Attorney General Loretta Lynch on Wednesday backed up President Barack Obama’s calls for the Senate to reach a deal to reform and extend Patriot Act provisions set to expire on Monday.
Lynch warned that inaction from the Senate would cause “a serious lapse” in the government’s ability to protect Americans.
A day earlier, Obama urged Congress “to work through this recess and identify a way to get this done.”
“This needs to get done,” he said during an Oval Office meeting with NATO Secretary General Jens Stoltenberg.
The National Security Agency’s bulk metadata collection program, which has allowed the NSA to collect and store phone data on millions of Americans, will sunset on Monday unless Congress passes legislation by midnight on Sunday.
Obama and Lynch have endorsed the USA Freedom Act, the bill to make changes to the Patriot Act that overwhelmingly passed the House of Representatives but came three votes shy of passage in the Senate this weekend.
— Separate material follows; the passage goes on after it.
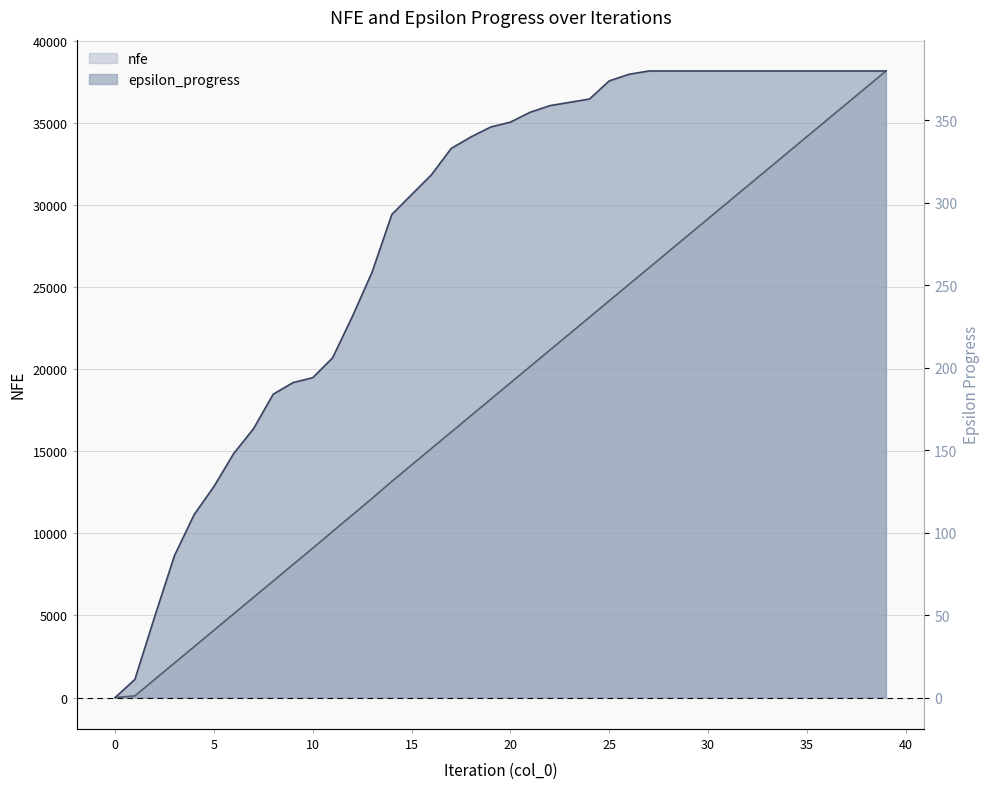

At which label does nfe reach its peak?

39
Obama said Tuesday that bill “strikes an appropriate balance; our intelligence communities are confident that they can work with the authorities that are provided in that act.”
Under that plan, phone companies would store their customers’ metadata and the NSA would need to obtain a specific, targeted warrant to get a customer’s data.
His comments came after the Senate failed in a rare overnight session this weekend to pass the USA Freedom Act or a short-term extension of the Patriot Act’s expiring provisions as reform opponents and the staunchest anti-surveillance advocates stood firm on their positions.
The Senate now stands in recess until next Sunday, though Senate dealmakers are working this week to find a way to keep the programs from lapsing.
Obama pressed the Senate to work through the recess to find “a way to get this done.”
“The House of Representatives did its work,” Obama said. “The Senate did not act.”